DATA TO USE |
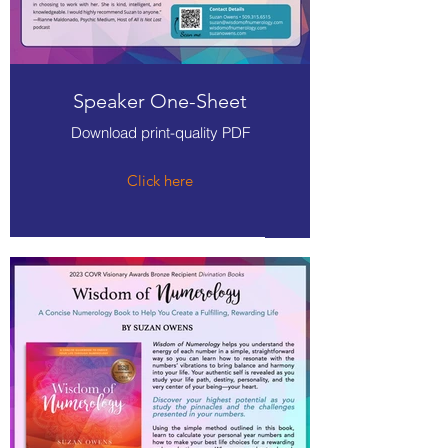
Speaker One-Sheet
Download print-quality PDF
Click here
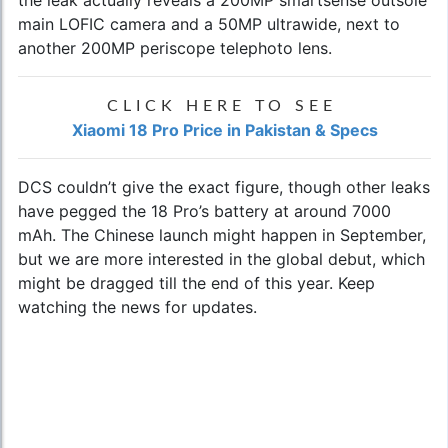
the leak actually reveals a 200MP smartsense outsole
main LOFIC camera and a 50MP ultrawide, next to
another 200MP periscope telephoto lens.
CLICK HERE TO SEE
Xiaomi 18 Pro Price in Pakistan & Specs
DCS couldn’t give the exact figure, though other leaks
have pegged the 18 Pro’s battery at around 7000
mAh. The Chinese launch might happen in September,
but we are more interested in the global debut, which
might be dragged till the end of this year. Keep
watching the news for updates.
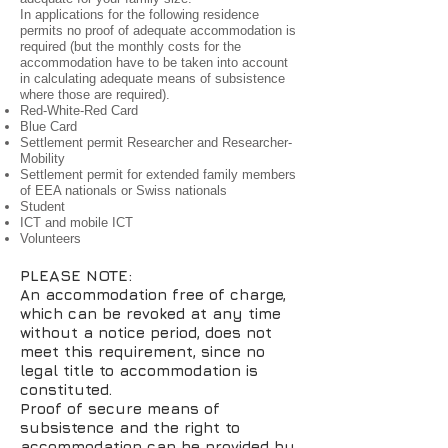
In applications for the following residence
permits no proof of adequate accommodation is
required (but the monthly costs for the
accommodation have to be taken into account
in calculating adequate means of subsistence
where those are required).
Red-White-Red Card
Blue Card
Settlement permit Researcher and Researcher-
Mobility
Settlement permit for extended family members
of EEA nationals or Swiss nationals
Student
ICT and mobile ICT
Volunteers
PLEASE NOTE:
An accommodation free of charge,
which can be revoked at any time
without a notice period, does not
meet this requirement, since no
legal title to accommodation is
constituted.
Proof of secure means of
subsistence and the right to
accommodation can be provided by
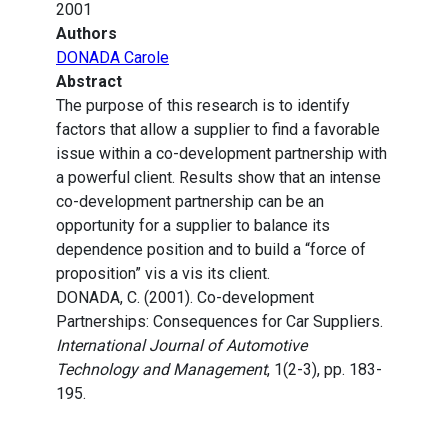
2001
Authors
DONADA Carole
Abstract
The purpose of this research is to identify
factors that allow a supplier to find a favorable
issue within a co-development partnership with
a powerful client. Results show that an intense
co-development partnership can be an
opportunity for a supplier to balance its
dependence position and to build a “force of
proposition” vis a vis its client.
DONADA, C. (2001). Co-development
Partnerships: Consequences for Car Suppliers.
International Journal of Automotive
Technology and Management
, 1(2-3), pp. 183-
195.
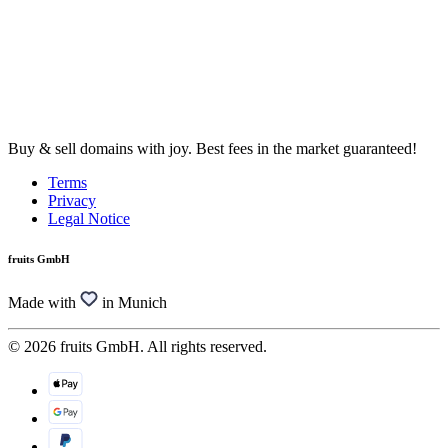
Buy & sell domains with joy. Best fees in the market guaranteed!
Terms
Privacy
Legal Notice
fruits GmbH
Made with
in Munich
© 2026 fruits GmbH. All rights reserved.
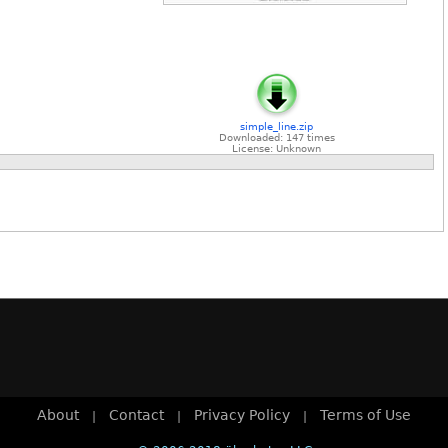
simple_line.zip
Downloaded: 147 times
License: Unknown
About
Contact
Privacy Policy
Terms of Use
|
|
|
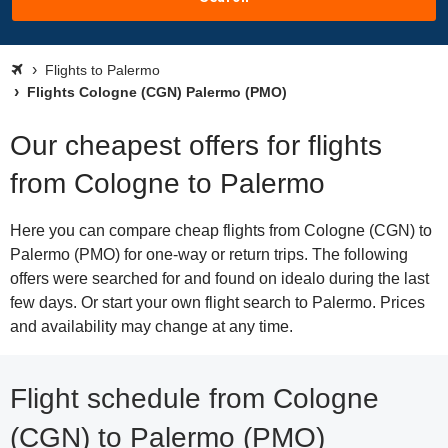
Flights to Palermo
Flights Cologne (CGN) Palermo (PMO)
Our cheapest offers for flights
from Cologne to Palermo
Here you can compare cheap flights from Cologne (CGN) to
Palermo (PMO) for one-way or return trips. The following
offers were searched for and found on idealo during the last
few days. Or start your own flight search to Palermo. Prices
and availability may change at any time.
Flight schedule from Cologne
(CGN) to Palermo (PMO)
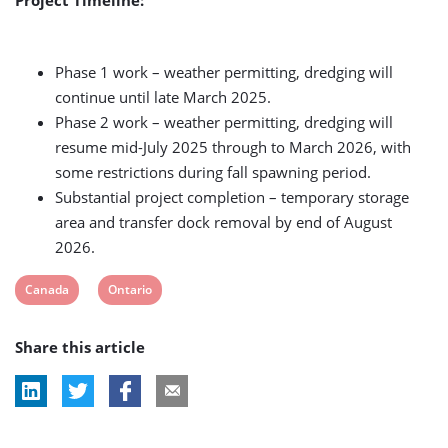
Phase 1 work – weather permitting, dredging will
continue until late March 2025.
Phase 2 work – weather permitting, dredging will
resume mid-July 2025 through to March 2026, with
some restrictions during fall spawning period.
Substantial project completion – temporary storage
area and transfer dock removal by end of August
2026.
View
View
Canada
Ontario
post
post
Share this article
tag:
tag:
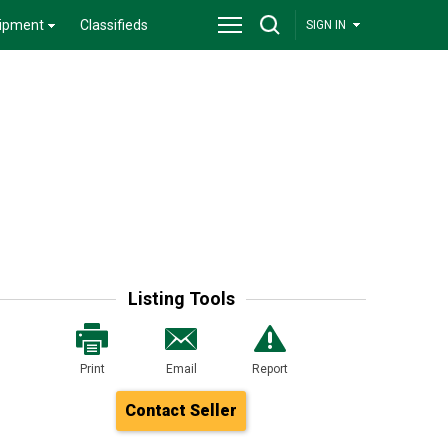
ipment
Classifieds
SIGN IN
Listing Tools
Print
Email
Report
Contact Seller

PROBLEM | Excerpt from the records above: set down only the lines from the one that contains "the leak actually" through the one that contains "subsistence and the right to", inclusive, word for word. Pictures stay out.

YOUR SOLUTION |
the leak actually reveals a 200MP smartsense outsole
main LOFIC camera and a 50MP ultrawide, next to
another 200MP periscope telephoto lens.
CLICK HERE TO SEE
Xiaomi 18 Pro Price in Pakistan & Specs
DCS couldn’t give the exact figure, though other leaks
have pegged the 18 Pro’s battery at around 7000
mAh. The Chinese launch might happen in September,
but we are more interested in the global debut, which
might be dragged till the end of this year. Keep
watching the news for updates.
In applications for the following residence
permits no proof of adequate accommodation is
required (but the monthly costs for the
accommodation have to be taken into account
in calculating adequate means of subsistence
where those are required).
Red-White-Red Card
Blue Card
Settlement permit Researcher and Researcher-
Mobility
Settlement permit for extended family members
of EEA nationals or Swiss nationals
Student
ICT and mobile ICT
Volunteers
PLEASE NOTE:
An accommodation free of charge,
which can be revoked at any time
without a notice period, does not
meet this requirement, since no
legal title to accommodation is
constituted.
Proof of secure means of
subsistence and the right to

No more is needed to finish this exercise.